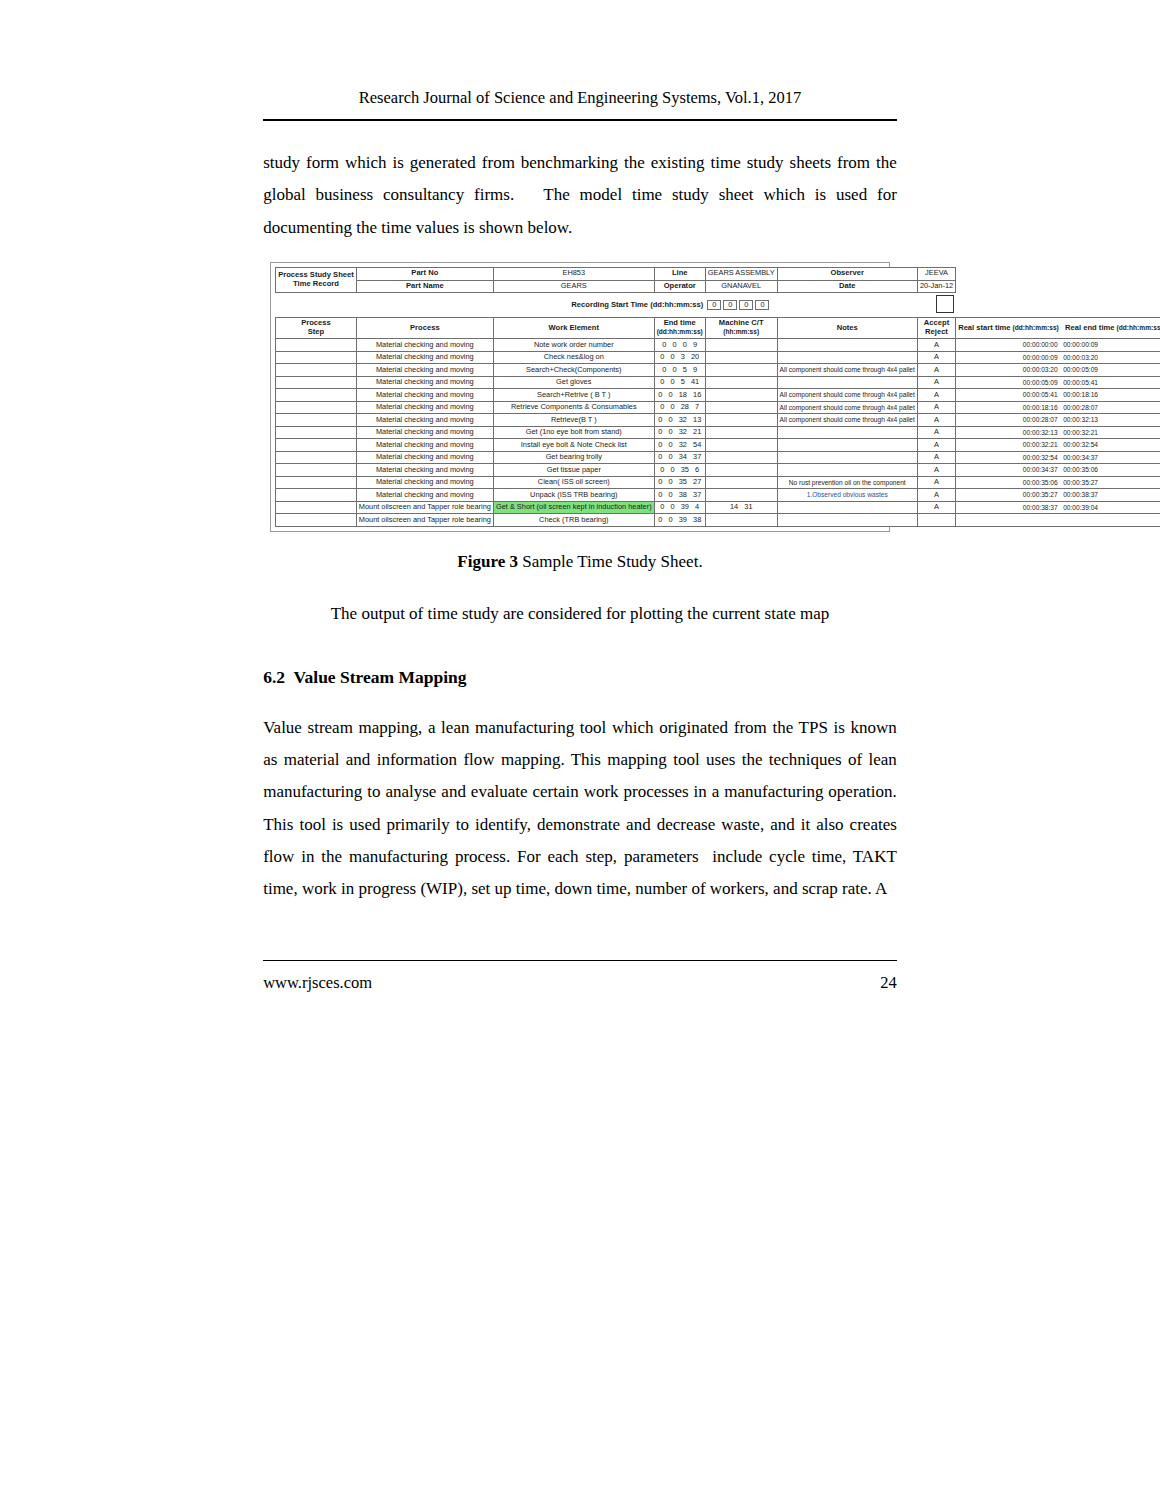Research Journal of Science and Engineering Systems, Vol.1, 2017
study form which is generated from benchmarking the existing time study sheets from the global business consultancy firms. The model time study sheet which is used for documenting the time values is shown below.
| Process Study Sheet Time Record | Part No | EH853 | Line | GEARS ASSEMBLY | Observer | JEEVA | |
| Part Name | GEARS | Operator | GNANAVEL | Date | 20-Jan-12 |
| | Recording Start Time (dd:hh:mm:ss) | 0 0 0 0 | | |
| Process Step | Process | Work Element | End time (dd:hh:mm:ss) | Machine C/T (hh:mm:ss) | Notes | Accept Reject | Real start time (dd:hh:mm:ss) Real end time (dd:hh:mm:ss) |
| | Material checking and moving | Note work order number | 0 0 0 9 | | | A | 00:00:00:00 00:00:00:09 |
| | Material checking and moving | Check nes&log on | 0 0 3 20 | | | A | 00:00:00:09 00:00:03:20 |
| | Material checking and moving | Search+Check(Components) | 0 0 5 9 | | All component should come through 4x4 pallet | A | 00:00:03:20 00:00:05:09 |
| | Material checking and moving | Get gloves | 0 0 5 41 | | | A | 00:00:05:09 00:00:05:41 |
| | Material checking and moving | Search+Retrive ( B T ) | 0 0 18 16 | | All component should come through 4x4 pallet | A | 00:00:05:41 00:00:18:16 |
| | Material checking and moving | Retrieve Components & Consumables | 0 0 28 7 | | All component should come through 4x4 pallet | A | 00:00:18:16 00:00:28:07 |
| | Material checking and moving | Retrieve(B T ) | 0 0 32 13 | | All component should come through 4x4 pallet | A | 00:00:28:07 00:00:32:13 |
| | Material checking and moving | Get (1no eye bolt from stand) | 0 0 32 21 | | | A | 00:00:32:13 00:00:32:21 |
| | Material checking and moving | Install eye bolt & Note Check list | 0 0 32 54 | | | A | 00:00:32:21 00:00:32:54 |
| | Material checking and moving | Get bearing trolly | 0 0 34 37 | | | A | 00:00:32:54 00:00:34:37 |
| | Material checking and moving | Get tissue paper | 0 0 35 6 | | | A | 00:00:34:37 00:00:35:06 |
| | Material checking and moving | Clean( ISS oil screen) | 0 0 35 27 | | No rust prevention oil on the component | A | 00:00:35:06 00:00:35:27 |
| | Material checking and moving | Unpack (ISS TRB bearing) | 0 0 38 37 | | 1.Observed obvious wastes | A | 00:00:35:27 00:00:38:37 |
| | Mount oilscreen and Tapper role bearing | Get & Short (oil screen kept in induction heater) | 0 0 39 4 | 14 31 | | A | 00:00:38:37 00:00:39:04 |
| | Mount oilscreen and Tapper role bearing | Check (TRB bearing) | 0 0 39 38 | | | | |
Figure 3 Sample Time Study Sheet.
The output of time study are considered for plotting the current state map
6.2 Value Stream Mapping
Value stream mapping, a lean manufacturing tool which originated from the TPS is known as material and information flow mapping. This mapping tool uses the techniques of lean manufacturing to analyse and evaluate certain work processes in a manufacturing operation. This tool is used primarily to identify, demonstrate and decrease waste, and it also creates flow in the manufacturing process. For each step, parameters include cycle time, TAKT time, work in progress (WIP), set up time, down time, number of workers, and scrap rate. A
www.rjsces.com 24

EXERCISE DETAILS → Where a line in the records above contains the word "number", copy that line.

EXERCISE ANSWER →
| | Material checking and moving | Note work order number | 0 0 0 9 | | | A | 00:00:00:00 00:00:00:09 |
Value stream mapping, a lean manufacturing tool which originated from the TPS is known as material and information flow mapping. This mapping tool uses the techniques of lean manufacturing to analyse and evaluate certain work processes in a manufacturing operation. This tool is used primarily to identify, demonstrate and decrease waste, and it also creates flow in the manufacturing process. For each step, parameters include cycle time, TAKT time, work in progress (WIP), set up time, down time, number of workers, and scrap rate. A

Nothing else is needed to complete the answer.